Unfortunately, compliance with predictive scheduling laws is far from easy.
Although larger employers with locations throughout multiple jurisdictions tend to be the most affected, smaller employers can also find themselves in a position that requires a full overhaul of their current staffing model. Accordingly, it’s important to keep a few points in mind:
- Audit Your Locations. Predictive scheduling laws don’t apply to everyone. Although standards continue to evolve, in most jurisdictions, predictive scheduling laws will only apply to employers in particular industries that reach a particular size. As a result, you should first determine whether a particular location qualifies as a “covered employer” under the prevailing local standards and understand what laws apply to that specific location.
- Build the Infrastructure. If predictive scheduling laws do apply, you should begin to build compliance tools into the infrastructure of your human resource systems. Standardized forms of documentation for things such as “good faith estimates” of upcoming work hours, scheduling change notices, scheduling change consent forms and work schedule acknowledgements can all be helpful to have on hand. And, like most compliance efforts, documentation and data storage can be critical in staving off allegations of impropriety.

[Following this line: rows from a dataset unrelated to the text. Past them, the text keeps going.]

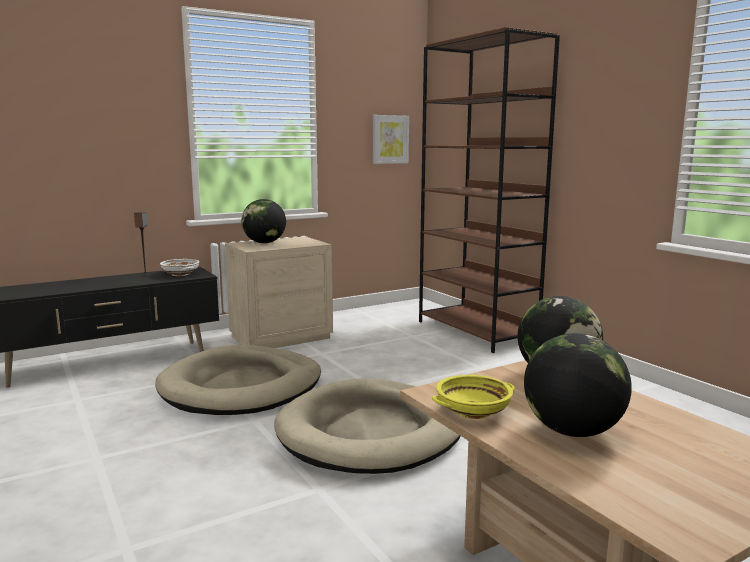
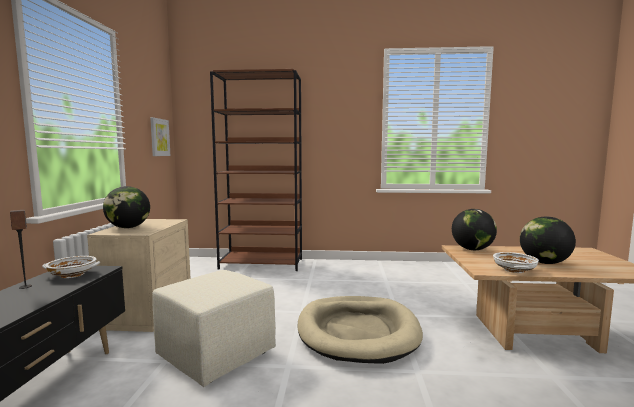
camera: 55 degrees left, 5 degrees down
beige dog bed [155,345,321,415] -> beige ottoman [152,270,276,387]
yellow bowl [432,375,515,419] -> white bowl [493,252,539,273]

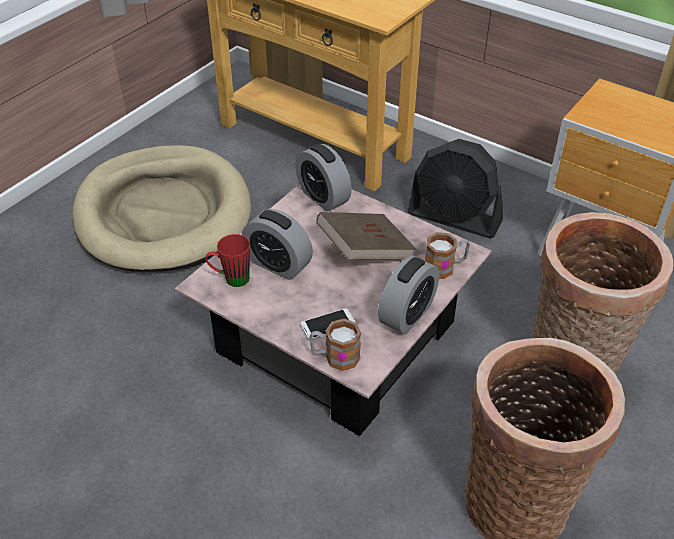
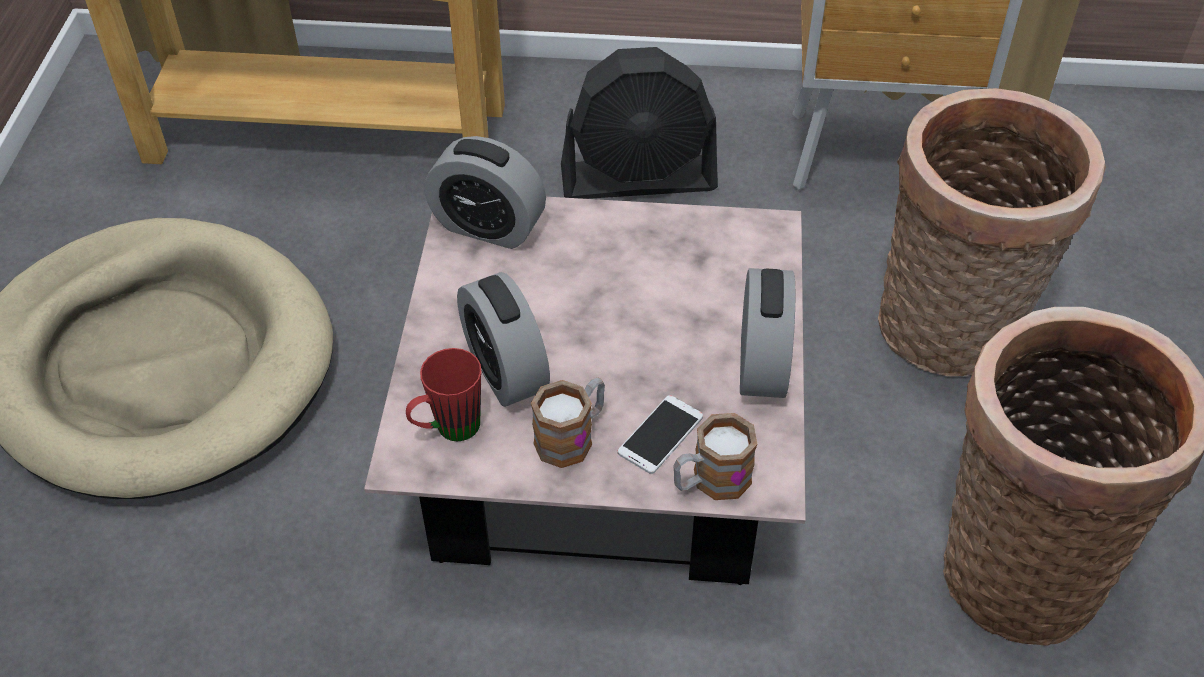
camera: 30 degrees left, 5 degrees up
alarm clock [242,209,313,280] -> alarm clock turned 60 degrees clockwise [457,272,550,407]
brown book [316,212,416,260] -> none
mug [425,232,470,279] -> mug moved to [531,378,605,468]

- Tailor Your Policies. The piecemeal framework of predictive scheduling laws throughout the country means that you may also have locations that are subject to different predictive scheduling requirements. As a result, a centralized staffing model can quickly become outdated or, even worse, a potential liability. Location-specific policy changes may need to be made, and managers may require training on how to handle staffing shortages moving forward.

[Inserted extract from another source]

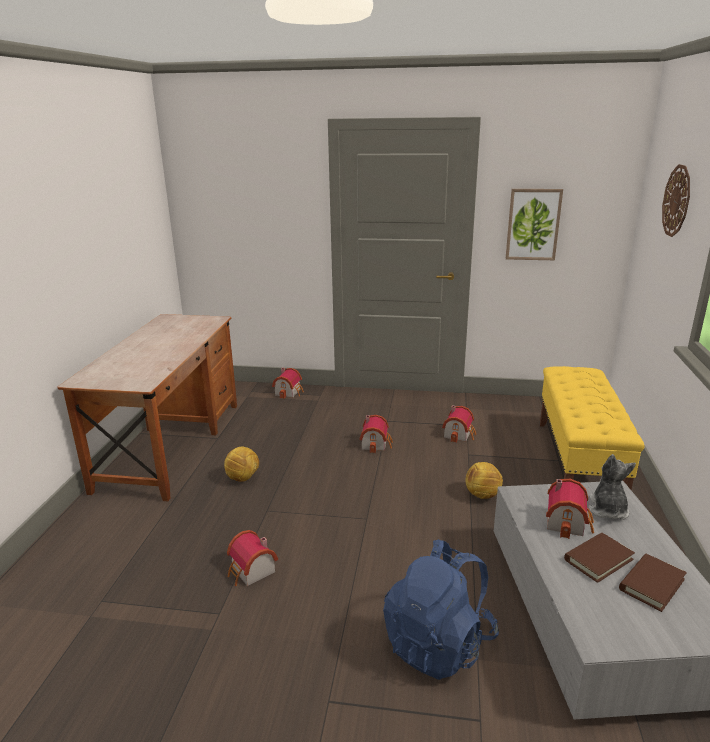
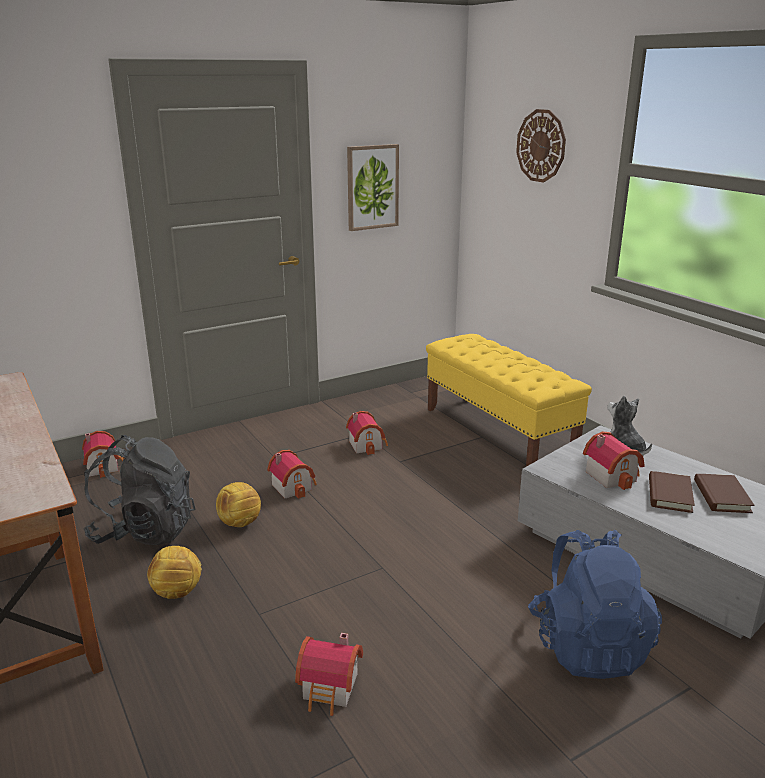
camera: 40 degrees left, 0 degrees up
football [465,462,503,499] -> football moved to [216,482,261,527]
none -> black backpack [83,435,195,545]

- Consider Novel and Creative Approaches. To address the rise of these laws, several large companies have implemented the use of scheduling apps. In addition to viewing pre-posted schedules, employees can use the apps to swap shifts with fellow co-workers or even sign up for unfilled shifts in upcoming weeks. However even without apps, voluntary schedule swapping and sign-up policies are both phenomenal ways to reduce and even eliminate the need for last-minute scheduling changes, all while boosting employee morale.

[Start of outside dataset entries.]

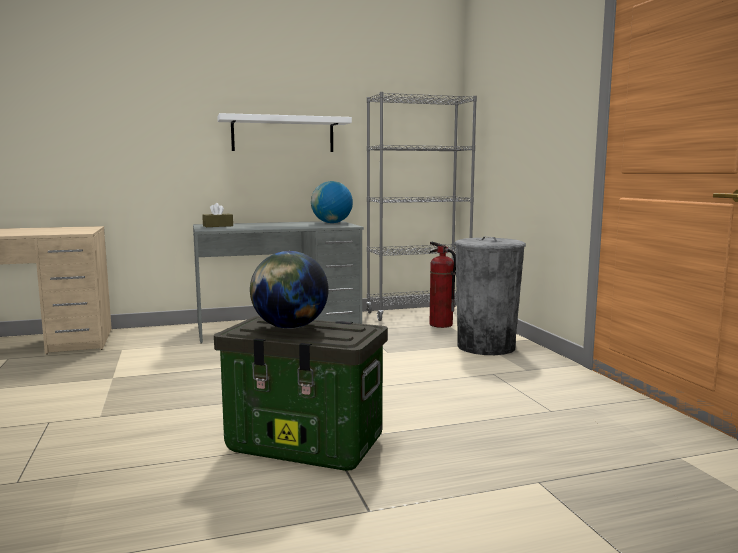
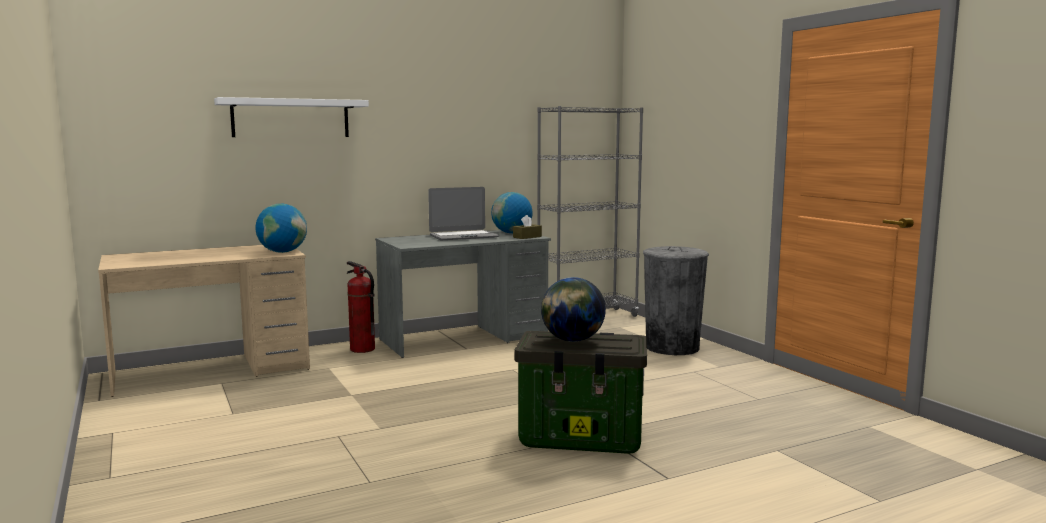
camera: 10 degrees left, 0 degrees up
brown tissue box [202,203,233,227] -> brown tissue box moved to [513,215,542,239]
white shelf [217,113,352,152] -> white shelf moved to [214,97,369,137]
fire extinguisher [429,242,456,328] -> fire extinguisher moved to [347,261,375,353]
none -> globe [255,204,307,253]
none -> laptop [428,187,499,240]

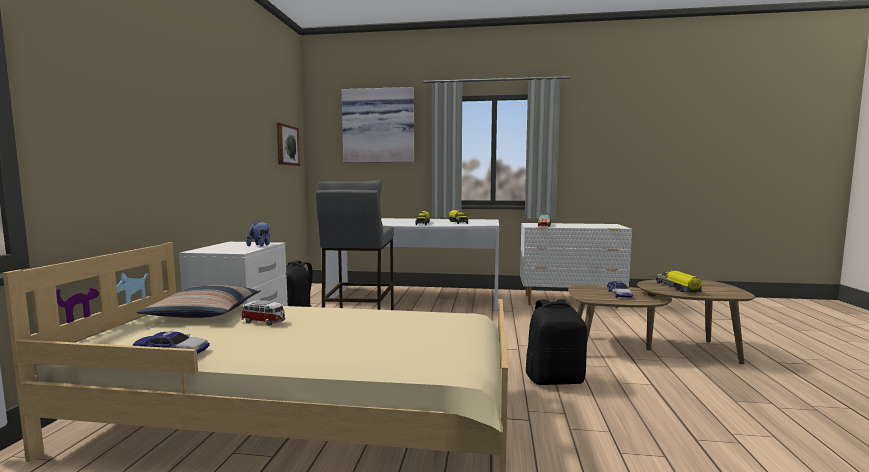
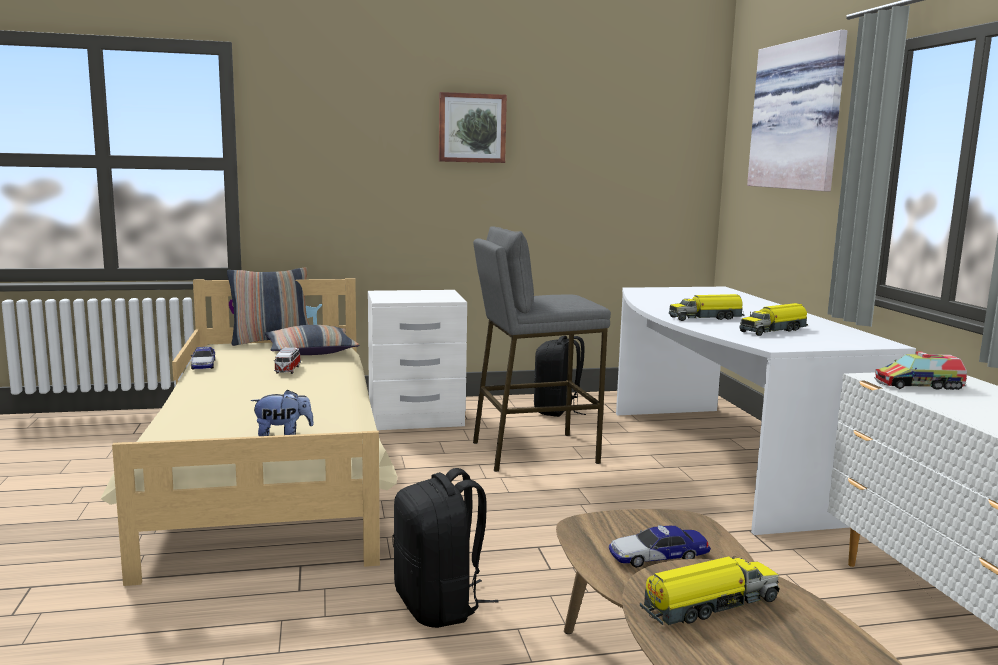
camera: 70 degrees right, 5 degrees up
plush toy [246,221,270,246] -> plush toy moved to [251,389,314,436]
picture [277,123,300,166] -> picture moved to [439,92,507,163]
none -> pillow [227,267,310,346]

- Avoid Related Pitfalls. No employment law exists in a vacuum, and predictive scheduling laws are no exception. Implementing predictive scheduling models will often impact other aspects of your business and, in some cases, can create unforeseen liability traps. For example, in San Francisco, forgetting to tell your payroll company to separately delineate the “predictability pay” scheduling change penalty on your employees’ wage statements could possibility saddle you with potential labor code violations if a court decides to consider it a type of “wage” — all for a simple oversight.
Conclusion
In the modern day, employment laws are changing at an ever-increasing pace. Additionally, when it comes to employment policies, there is rarely a one-size-fits-all approach, and what’s right for one company may not be right for another. As a result, it is important to keep up to date on the newest changes in both law and compliance strategies.